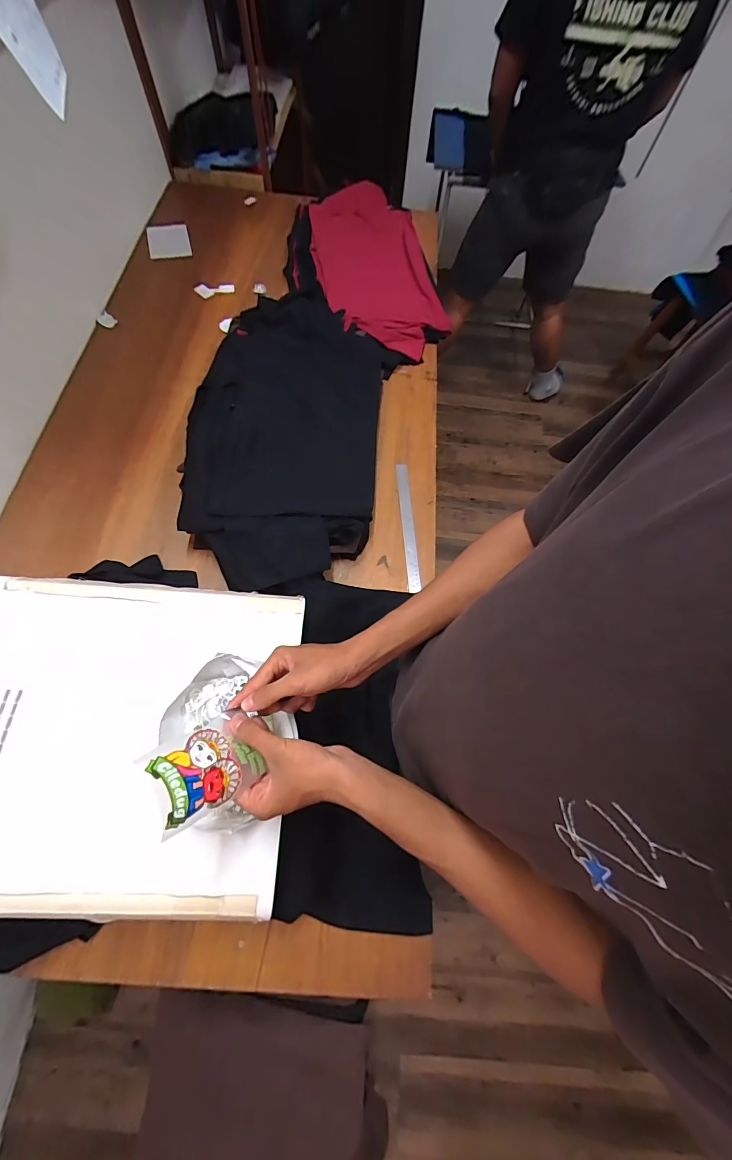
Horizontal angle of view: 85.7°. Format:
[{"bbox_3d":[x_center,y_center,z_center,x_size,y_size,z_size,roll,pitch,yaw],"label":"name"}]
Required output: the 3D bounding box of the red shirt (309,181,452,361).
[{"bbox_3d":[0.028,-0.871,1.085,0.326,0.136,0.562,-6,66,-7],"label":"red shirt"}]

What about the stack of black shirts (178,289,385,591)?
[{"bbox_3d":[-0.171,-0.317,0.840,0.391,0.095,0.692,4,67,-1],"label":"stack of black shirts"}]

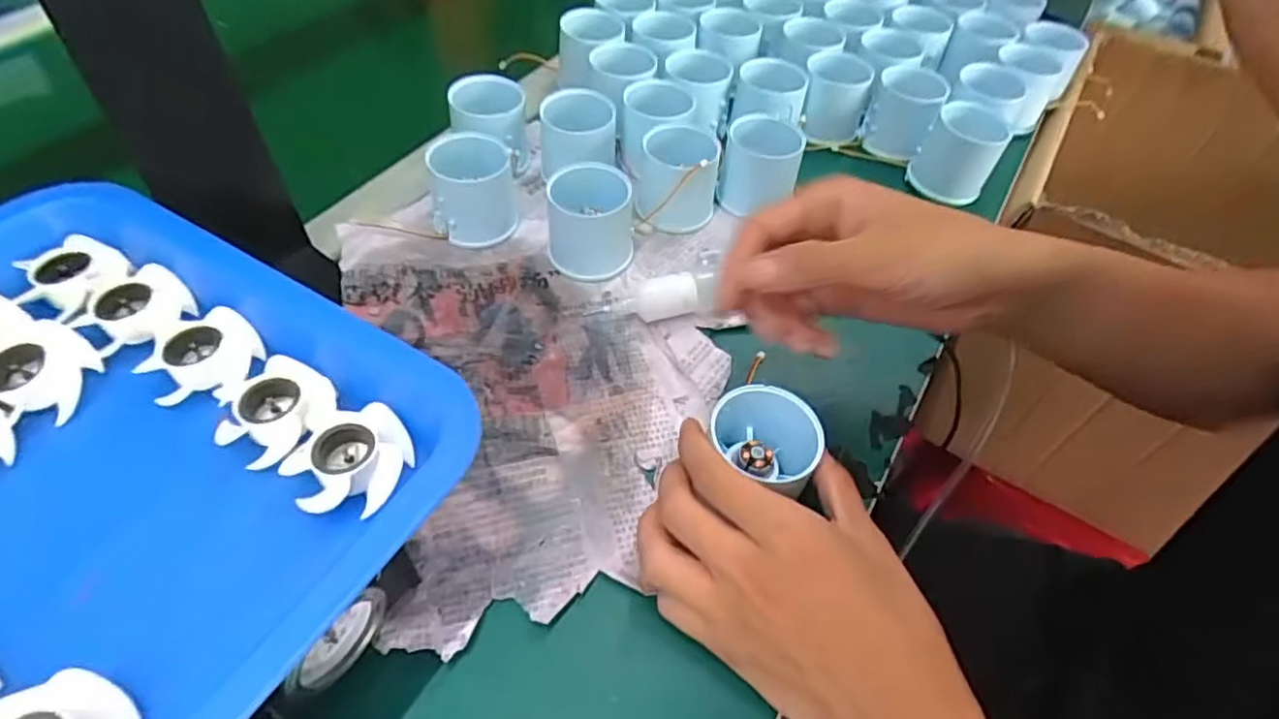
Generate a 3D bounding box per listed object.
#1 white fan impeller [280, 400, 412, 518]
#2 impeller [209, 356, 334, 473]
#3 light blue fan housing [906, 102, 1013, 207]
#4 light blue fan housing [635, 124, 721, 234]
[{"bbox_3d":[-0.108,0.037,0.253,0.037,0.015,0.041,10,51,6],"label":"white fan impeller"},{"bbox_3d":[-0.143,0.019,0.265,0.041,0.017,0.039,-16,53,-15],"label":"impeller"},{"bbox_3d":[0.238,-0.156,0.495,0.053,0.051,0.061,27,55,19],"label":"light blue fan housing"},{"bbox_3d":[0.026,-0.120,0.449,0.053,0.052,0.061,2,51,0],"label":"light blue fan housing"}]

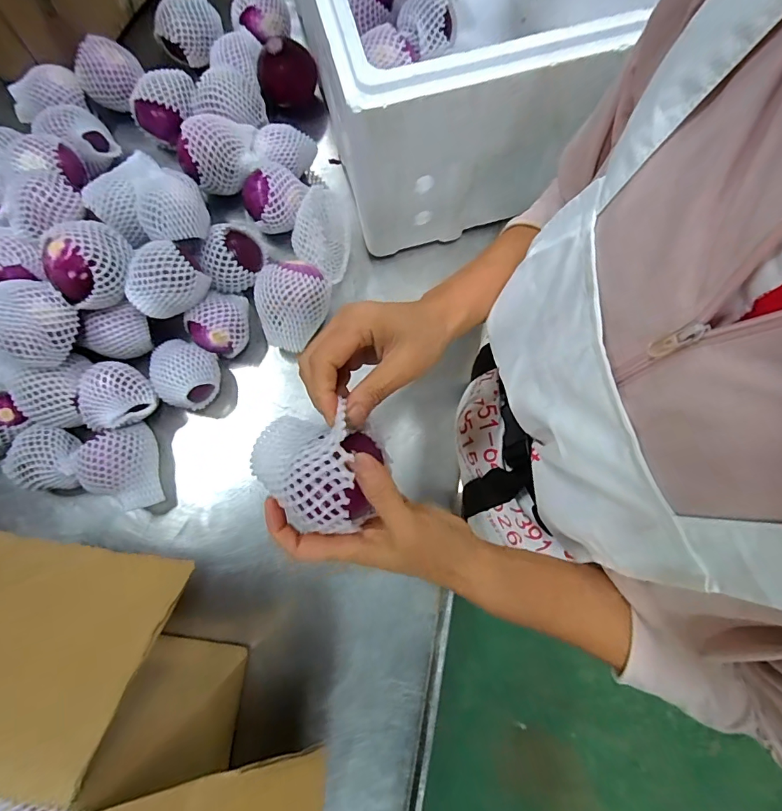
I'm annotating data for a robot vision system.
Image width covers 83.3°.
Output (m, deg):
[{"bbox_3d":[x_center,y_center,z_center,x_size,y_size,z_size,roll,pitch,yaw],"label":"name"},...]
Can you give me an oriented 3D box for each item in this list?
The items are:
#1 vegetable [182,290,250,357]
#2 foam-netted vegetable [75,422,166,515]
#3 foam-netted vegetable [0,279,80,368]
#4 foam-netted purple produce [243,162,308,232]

...

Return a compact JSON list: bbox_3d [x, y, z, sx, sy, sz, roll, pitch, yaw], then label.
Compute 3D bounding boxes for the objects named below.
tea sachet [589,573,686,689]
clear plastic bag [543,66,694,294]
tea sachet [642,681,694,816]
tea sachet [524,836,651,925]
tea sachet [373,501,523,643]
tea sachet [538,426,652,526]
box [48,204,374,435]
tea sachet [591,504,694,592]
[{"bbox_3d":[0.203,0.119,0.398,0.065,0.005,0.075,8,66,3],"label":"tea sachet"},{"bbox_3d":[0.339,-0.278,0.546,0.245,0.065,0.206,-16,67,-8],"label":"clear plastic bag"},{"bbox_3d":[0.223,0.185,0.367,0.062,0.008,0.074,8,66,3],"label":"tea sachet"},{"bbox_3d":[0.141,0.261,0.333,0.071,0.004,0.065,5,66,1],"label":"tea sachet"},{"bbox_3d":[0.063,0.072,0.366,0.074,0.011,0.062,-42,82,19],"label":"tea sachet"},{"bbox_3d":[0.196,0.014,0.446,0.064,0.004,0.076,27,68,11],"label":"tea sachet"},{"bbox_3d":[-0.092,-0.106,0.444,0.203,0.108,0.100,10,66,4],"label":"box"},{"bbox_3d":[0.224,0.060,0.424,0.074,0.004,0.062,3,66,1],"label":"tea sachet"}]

...

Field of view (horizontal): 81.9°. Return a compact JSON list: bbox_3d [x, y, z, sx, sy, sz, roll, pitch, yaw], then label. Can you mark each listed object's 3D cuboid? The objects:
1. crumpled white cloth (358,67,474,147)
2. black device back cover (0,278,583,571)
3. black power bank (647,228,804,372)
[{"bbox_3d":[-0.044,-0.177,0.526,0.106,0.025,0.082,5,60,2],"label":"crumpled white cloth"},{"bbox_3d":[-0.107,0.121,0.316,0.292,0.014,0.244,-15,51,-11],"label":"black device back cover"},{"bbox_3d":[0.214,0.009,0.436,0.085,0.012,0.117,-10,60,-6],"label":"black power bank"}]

__Try it__:
Reproduce, word for word, only the lines in the records above from the line with "Horizontal angle of" through the line with "Can you give", including both ends; omit the pictures.

__Result of this exercise__:
Horizontal angle of view: 85.7°. Format:
[{"bbox_3d":[x_center,y_center,z_center,x_size,y_size,z_size,roll,pitch,yaw],"label":"name"}]
Required output: the 3D bounding box of the red shirt (309,181,452,361).
[{"bbox_3d":[0.028,-0.871,1.085,0.326,0.136,0.562,-6,66,-7],"label":"red shirt"}]

What about the stack of black shirts (178,289,385,591)?
[{"bbox_3d":[-0.171,-0.317,0.840,0.391,0.095,0.692,4,67,-1],"label":"stack of black shirts"}]

Generate a 3D bounding box per listed object.
#1 white fan impeller [280, 400, 412, 518]
#2 impeller [209, 356, 334, 473]
#3 light blue fan housing [906, 102, 1013, 207]
#4 light blue fan housing [635, 124, 721, 234]
[{"bbox_3d":[-0.108,0.037,0.253,0.037,0.015,0.041,10,51,6],"label":"white fan impeller"},{"bbox_3d":[-0.143,0.019,0.265,0.041,0.017,0.039,-16,53,-15],"label":"impeller"},{"bbox_3d":[0.238,-0.156,0.495,0.053,0.051,0.061,27,55,19],"label":"light blue fan housing"},{"bbox_3d":[0.026,-0.120,0.449,0.053,0.052,0.061,2,51,0],"label":"light blue fan housing"}]

I'm annotating data for a robot vision system.
Image width covers 83.3°.
Output (m, deg):
[{"bbox_3d":[x_center,y_center,z_center,x_size,y_size,z_size,roll,pitch,yaw],"label":"name"},...]
Can you give me an oriented 3D box for each item in this list?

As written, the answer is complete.